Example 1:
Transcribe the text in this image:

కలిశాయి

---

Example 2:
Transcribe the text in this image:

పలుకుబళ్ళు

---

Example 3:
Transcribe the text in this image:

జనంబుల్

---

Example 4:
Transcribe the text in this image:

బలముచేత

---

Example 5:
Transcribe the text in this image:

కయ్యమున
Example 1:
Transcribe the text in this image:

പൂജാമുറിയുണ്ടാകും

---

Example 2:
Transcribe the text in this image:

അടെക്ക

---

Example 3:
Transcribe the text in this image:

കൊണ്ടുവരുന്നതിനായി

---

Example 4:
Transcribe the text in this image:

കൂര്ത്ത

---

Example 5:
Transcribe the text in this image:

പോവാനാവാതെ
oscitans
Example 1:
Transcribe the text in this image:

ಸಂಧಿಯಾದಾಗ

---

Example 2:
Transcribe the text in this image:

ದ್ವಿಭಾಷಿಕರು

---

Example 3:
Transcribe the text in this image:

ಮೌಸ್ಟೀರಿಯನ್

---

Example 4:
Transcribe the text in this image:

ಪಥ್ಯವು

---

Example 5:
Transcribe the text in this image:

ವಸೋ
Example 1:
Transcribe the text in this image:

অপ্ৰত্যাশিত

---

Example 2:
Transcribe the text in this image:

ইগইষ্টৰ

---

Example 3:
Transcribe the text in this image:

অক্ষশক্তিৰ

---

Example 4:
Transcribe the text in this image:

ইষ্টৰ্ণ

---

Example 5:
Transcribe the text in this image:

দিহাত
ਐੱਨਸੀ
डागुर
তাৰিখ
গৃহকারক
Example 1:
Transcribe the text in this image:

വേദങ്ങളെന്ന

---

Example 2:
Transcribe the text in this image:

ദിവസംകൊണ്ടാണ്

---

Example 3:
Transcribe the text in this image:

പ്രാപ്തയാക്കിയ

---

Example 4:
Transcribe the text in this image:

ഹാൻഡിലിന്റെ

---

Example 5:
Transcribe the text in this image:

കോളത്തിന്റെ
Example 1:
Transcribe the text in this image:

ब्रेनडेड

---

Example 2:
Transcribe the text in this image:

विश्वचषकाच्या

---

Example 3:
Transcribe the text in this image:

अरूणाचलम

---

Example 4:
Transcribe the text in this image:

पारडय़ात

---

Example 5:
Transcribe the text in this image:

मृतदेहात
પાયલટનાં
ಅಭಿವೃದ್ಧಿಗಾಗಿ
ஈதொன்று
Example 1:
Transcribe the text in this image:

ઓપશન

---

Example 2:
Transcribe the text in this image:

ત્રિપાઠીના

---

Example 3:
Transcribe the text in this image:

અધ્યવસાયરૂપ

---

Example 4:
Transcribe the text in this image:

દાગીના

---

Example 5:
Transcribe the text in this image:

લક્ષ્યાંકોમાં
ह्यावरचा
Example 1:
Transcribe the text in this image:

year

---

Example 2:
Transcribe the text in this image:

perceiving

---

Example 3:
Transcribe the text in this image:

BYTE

◆ **REQUIRED ACTION**: The full listing above needs to be given again exactly.

◆ **TASK SOLUTION**:
Example 1:
Transcribe the text in this image:

కలిశాయి

---

Example 2:
Transcribe the text in this image:

పలుకుబళ్ళు

---

Example 3:
Transcribe the text in this image:

జనంబుల్

---

Example 4:
Transcribe the text in this image:

బలముచేత

---

Example 5:
Transcribe the text in this image:

కయ్యమున
Example 1:
Transcribe the text in this image:

പൂജാമുറിയുണ്ടാകും

---

Example 2:
Transcribe the text in this image:

അടെക്ക

---

Example 3:
Transcribe the text in this image:

കൊണ്ടുവരുന്നതിനായി

---

Example 4:
Transcribe the text in this image:

കൂര്ത്ത

---

Example 5:
Transcribe the text in this image:

പോവാനാവാതെ
oscitans
Example 1:
Transcribe the text in this image:

ಸಂಧಿಯಾದಾಗ

---

Example 2:
Transcribe the text in this image:

ದ್ವಿಭಾಷಿಕರು

---

Example 3:
Transcribe the text in this image:

ಮೌಸ್ಟೀರಿಯನ್

---

Example 4:
Transcribe the text in this image:

ಪಥ್ಯವು

---

Example 5:
Transcribe the text in this image:

ವಸೋ
Example 1:
Transcribe the text in this image:

অপ্ৰত্যাশিত

---

Example 2:
Transcribe the text in this image:

ইগইষ্টৰ

---

Example 3:
Transcribe the text in this image:

অক্ষশক্তিৰ

---

Example 4:
Transcribe the text in this image:

ইষ্টৰ্ণ

---

Example 5:
Transcribe the text in this image:

দিহাত
ਐੱਨਸੀ
डागुर
তাৰিখ
গৃহকারক
Example 1:
Transcribe the text in this image:

വേദങ്ങളെന്ന

---

Example 2:
Transcribe the text in this image:

ദിവസംകൊണ്ടാണ്

---

Example 3:
Transcribe the text in this image:

പ്രാപ്തയാക്കിയ

---

Example 4:
Transcribe the text in this image:

ഹാൻഡിലിന്റെ

---

Example 5:
Transcribe the text in this image:

കോളത്തിന്റെ
Example 1:
Transcribe the text in this image:

ब्रेनडेड

---

Example 2:
Transcribe the text in this image:

विश्वचषकाच्या

---

Example 3:
Transcribe the text in this image:

अरूणाचलम

---

Example 4:
Transcribe the text in this image:

पारडय़ात

---

Example 5:
Transcribe the text in this image:

मृतदेहात
પાયલટનાં
ಅಭಿವೃದ್ಧಿಗಾಗಿ
ஈதொன்று
Example 1:
Transcribe the text in this image:

ઓપશન

---

Example 2:
Transcribe the text in this image:

ત્રિપાઠીના

---

Example 3:
Transcribe the text in this image:

અધ્યવસાયરૂપ

---

Example 4:
Transcribe the text in this image:

દાગીના

---

Example 5:
Transcribe the text in this image:

લક્ષ્યાંકોમાં
ह्यावरचा
Example 1:
Transcribe the text in this image:

year

---

Example 2:
Transcribe the text in this image:

perceiving

---

Example 3:
Transcribe the text in this image:

BYTE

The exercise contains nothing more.